Cats really are the most curious creatures. Young Betty after her five days adventure (what could have happened to her in that time?) decided since her return the best place to be was on the lid of the kitchen pedal bin and, except to eat or use the toilet, she never moved from it. It made the removal of rubbish quite a production number. The last couple of days though she has changed it for the rimmed lid of the dogs’ large biscuit barrel. Weird.
Some anonymous joker has been leaving humorous(?) comments on my Blog. Now I wonder who it could be, friend or someone I don’t even know. It’s gratifying to know my Blog excites some comment but it would be even more gratifying if the comments were at least witty. So, commentator, declare yourself or desist and find your amusement elsewhere. Your comments are the equivalent of rather mindless graffiti. You are what is known in Greek as a malaka. Look that up in your Greek /English dictionary.
Thinking of the word commentator reminds me of my father who could never get his tongue around it just as he could never spell eleven. ‘That commenter doesn’t know what he’s talking about,’ he would say, listening to a football match on the radio, and eleven always came out as elven.

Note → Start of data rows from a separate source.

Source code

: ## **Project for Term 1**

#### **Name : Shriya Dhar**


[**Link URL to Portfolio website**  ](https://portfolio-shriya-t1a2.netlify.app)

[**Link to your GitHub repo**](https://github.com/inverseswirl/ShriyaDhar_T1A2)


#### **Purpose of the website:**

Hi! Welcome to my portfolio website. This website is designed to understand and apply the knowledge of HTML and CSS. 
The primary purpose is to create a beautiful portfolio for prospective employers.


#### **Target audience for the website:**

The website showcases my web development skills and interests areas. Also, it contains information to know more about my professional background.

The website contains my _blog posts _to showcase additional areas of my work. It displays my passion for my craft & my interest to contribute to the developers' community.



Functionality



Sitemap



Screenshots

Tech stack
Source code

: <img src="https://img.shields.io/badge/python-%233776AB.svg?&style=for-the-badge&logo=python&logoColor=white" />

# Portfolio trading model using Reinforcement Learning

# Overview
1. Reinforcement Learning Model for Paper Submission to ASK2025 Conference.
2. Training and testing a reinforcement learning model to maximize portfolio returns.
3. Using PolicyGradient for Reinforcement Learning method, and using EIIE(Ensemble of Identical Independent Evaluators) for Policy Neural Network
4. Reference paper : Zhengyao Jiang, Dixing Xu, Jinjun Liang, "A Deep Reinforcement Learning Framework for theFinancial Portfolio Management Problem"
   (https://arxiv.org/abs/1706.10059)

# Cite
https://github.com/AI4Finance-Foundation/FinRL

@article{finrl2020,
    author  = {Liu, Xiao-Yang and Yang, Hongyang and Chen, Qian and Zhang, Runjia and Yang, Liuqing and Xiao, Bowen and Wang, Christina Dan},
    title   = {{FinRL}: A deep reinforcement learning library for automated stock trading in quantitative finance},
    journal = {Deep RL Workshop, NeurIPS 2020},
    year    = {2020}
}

Once more the feast of Dormition, the assumption of the Virgin Mary has been and gone. After fourteen days of fasting ending on Friday 13th, Greeks will have flocked to their home towns to celebrate so Saturday was panegyrie time. This year, instead of enjoying the village panegyrie in Litsarda, we were invited to our friends, Stuart and Hillary’s, also in Litsarda, for a barbecue, an enjoyable evening among a dozen friends. From down the road we could hear the band going full tilt and when we left at twenty to one the party was still in full swing with more people arriving and a hundred or more cars parked both sides a not too wide a road.
The various regions of Greece all have their own way of celebrating what in the Orthodox calendar is the most important festival after Easter. On the island of Lesvos at Petra pilgrims climb the 114 steps to the church on their knees some with a heavy icon strapped to their back. Perhaps one of the oddest traditions takes place on the island of Kefalonia where at two churches the so-called holy snakes of the Virgin appear, crawling (do snakes crawl?) over the icons and fearlessly handled by the pilgrims.
This year for the first time in 88 years on August 15th there was a liturgy in the Panagias Soumela monastery at Pontus in Turkey’s Treibezond region. Thousands of Pontian Greeks from all over the world attended. It must have been the most incredible and emotional experience remembering the killings and expulsions of 1922-3. It will now evidently be an annual event.